— begin Document —
Notes Planned Appeal
In Burlington Free Speech Case
Mom defends daughter's right to blog speech
By BRIGITTE RUTHMAN
Waterbury Republican-American
Sept. 5, 2007
NEW HAVEN -- Poised, intelligent and articulate as she may be, 17-year-old senior Avery Doninger was outside her legal bounds when she used derogatory language to describe administrators at Lewis S. Mills High School, a federal judge has found.
U.S. District Judge Mark R. Kravitz's precedent-setting decision Friday to uphold the school administration's decision to punish Doninger for a blog entry she made outside of school in April chips away at First Amendment rights, her mother Lauren and her attorney Jon L. Schoenhorn said.
They say the implications of the violation of her freedom of speech are far reaching, and agree with Kravitz's suggestion that the matter could be one for the U.S Supreme Court to decide.
"We will appeal," said Lauren Doninger of Burlington, who filed a civil suit against the school in July. "It is a tremendously dangerous precedent. She is a good kid who didn't threaten, or cause a disruption. This is all about language, and it means that anything said or written outside of school can be censored."
Avery Doninger, who returned to enter her senior year Tuesday, criticized administrators including Superintendent Paula Schwartz and High School Principal Karissa Niehoff for a perceived effort to cancel a scheduled battle of bands contest on campus in the spring. She attributed problems as "due to the douchebags at central office."
As punishment, school officials at the 2,843-student kindergarten through 12 school district covering Burlington and Harwinton prohibited Doninger from running for class secretary for a year, a position she had held since her freshman year. Despite the ruling, Doninger would have won her seat back this year because so many students voted for her as a write-in candidate. The school ignored the write-in support, a decision her supporters claim violated their right of free choice. Students were prohibited from wearing T-shirts emblazoned with "Team Avery."
Lauren Doninger was critical of her daughter's "unimpressive" language in cyberspace, which she chalked up to a learning curve. She contends it has nothing to do with her daughter's right to criticize.
"Punishment is up to me," said Doninger, who insisted that her daughter write a letter of apology. "This erodes the training ground for the democratic process, which must be that you have to distrust democracy occasionally in order to make it work. The embedded lesson of democracy at Lewis S. Mills is hollow. Theirs is an overreaching power to orchestrate."
The school assumed a parent's right to discipline it doesn't have, she said. In one of several interviews given in the wake of Friday's preliminary ruling at U.S. District Court in New Haven, Doninger was praised by a radio commentator as the mother who told her daughter "you're grounded, and we're going to federal court to file a civil suit."
— end Document —
— begin Provided information —
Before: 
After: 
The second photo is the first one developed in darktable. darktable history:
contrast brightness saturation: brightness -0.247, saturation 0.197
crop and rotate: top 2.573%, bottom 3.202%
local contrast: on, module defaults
— end Provided information —
— begin Provided information —
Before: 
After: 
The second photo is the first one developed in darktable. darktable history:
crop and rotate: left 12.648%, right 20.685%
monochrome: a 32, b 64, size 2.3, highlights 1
— end Provided information —
— begin Provided information —
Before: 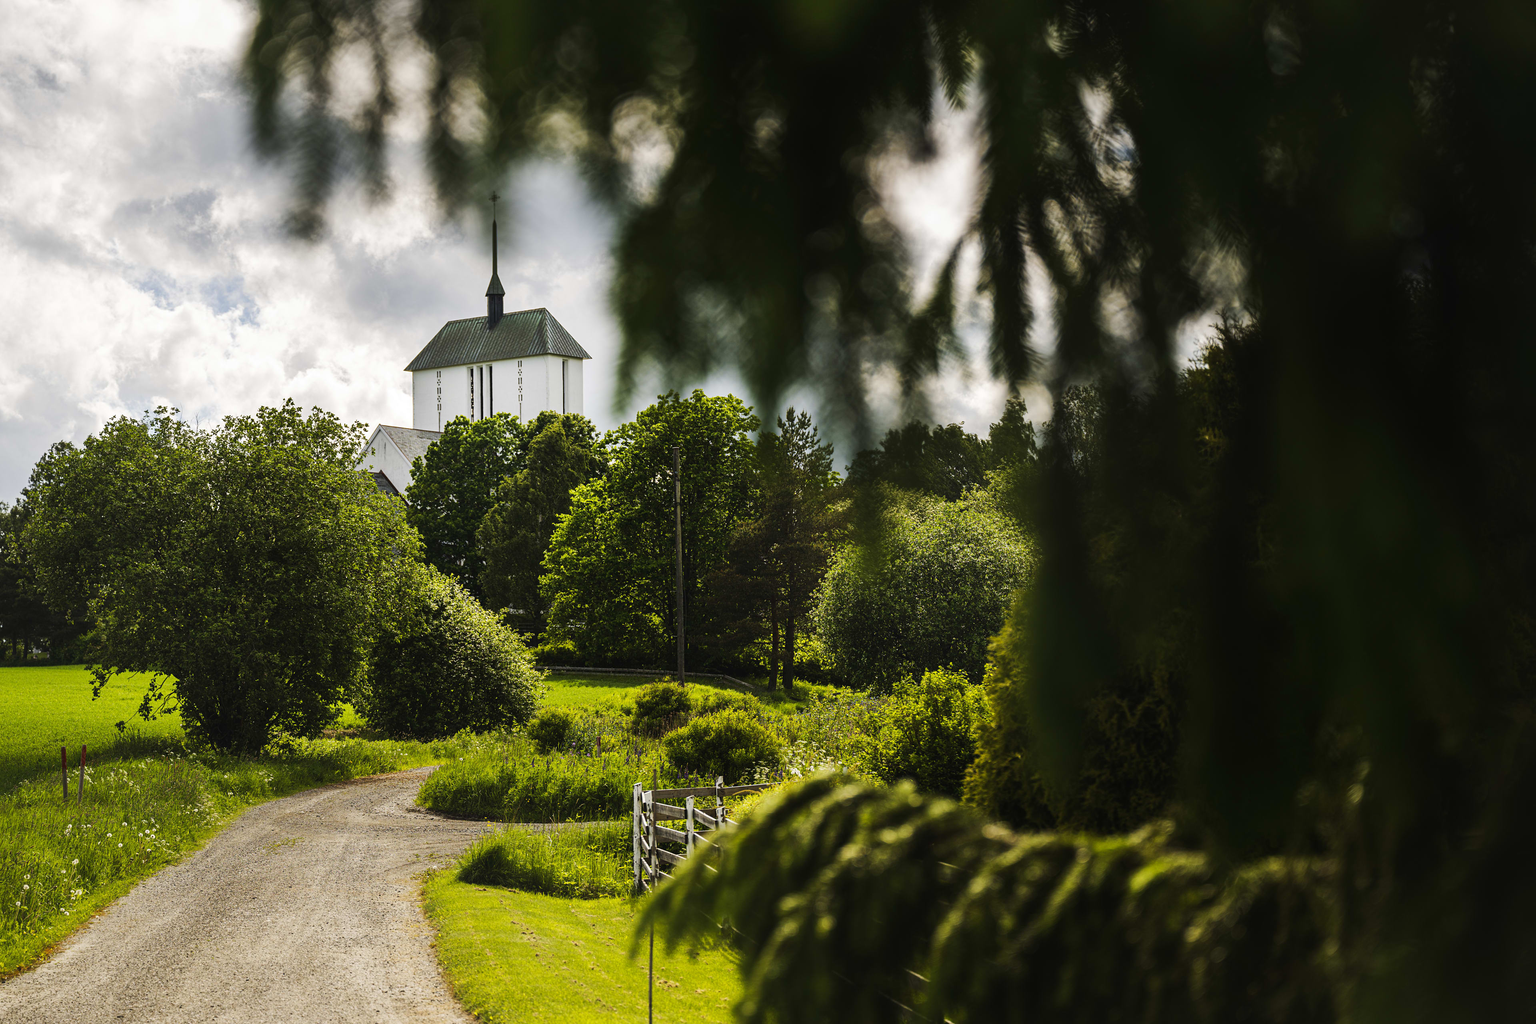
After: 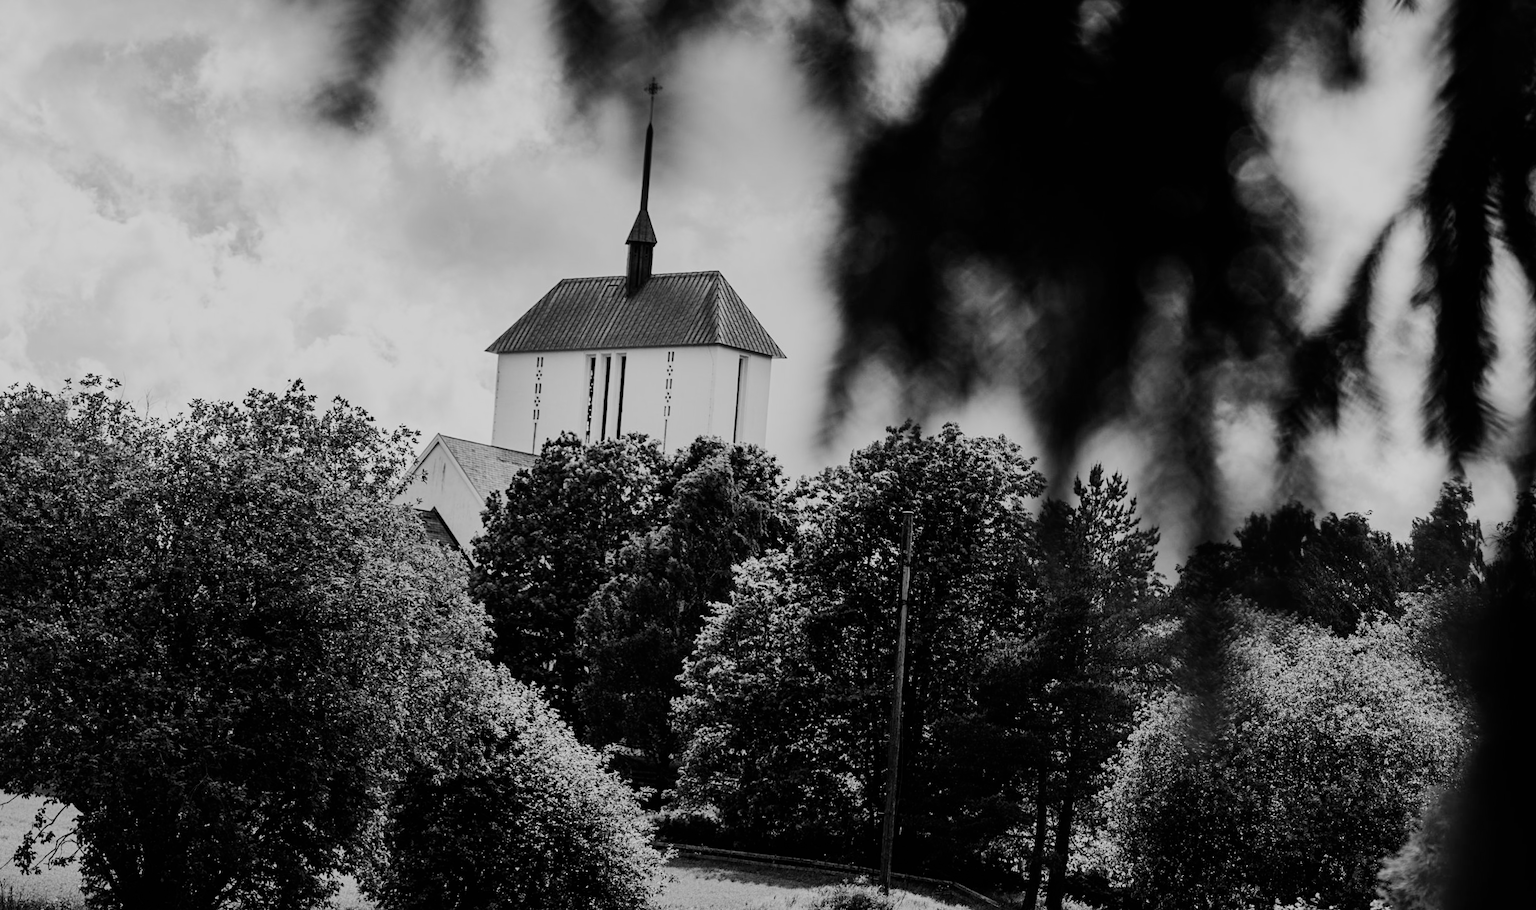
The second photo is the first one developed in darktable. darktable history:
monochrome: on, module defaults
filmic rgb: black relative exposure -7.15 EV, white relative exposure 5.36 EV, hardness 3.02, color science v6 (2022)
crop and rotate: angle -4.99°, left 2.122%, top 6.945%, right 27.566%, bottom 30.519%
— end Provided information —
## [Given exercise A]
In the article on the Burlington free speech case, copy everything from "U.S. District Judge" down to "Court to decide.", substituting "online post" for "blog entry".
## [Given exercise B]
According to the article on the Burlington free speech case, what did school officials bar Avery Doninger from running for as punishment?
The items play no part in the work here.

## [Worked answer A]
U.S. District Judge Mark R. Kravitz's precedent-setting decision Friday to uphold the school administration's decision to punish Doninger for a online post she made outside of school in April chips away at First Amendment rights, her mother Lauren and her attorney Jon L. Schoenhorn said.
They say the implications of the violation of her freedom of speech are far reaching, and agree with Kravitz's suggestion that the matter could be one for the U.S Supreme Court to decide.

## [Worked answer B]
Class secretary, for a year.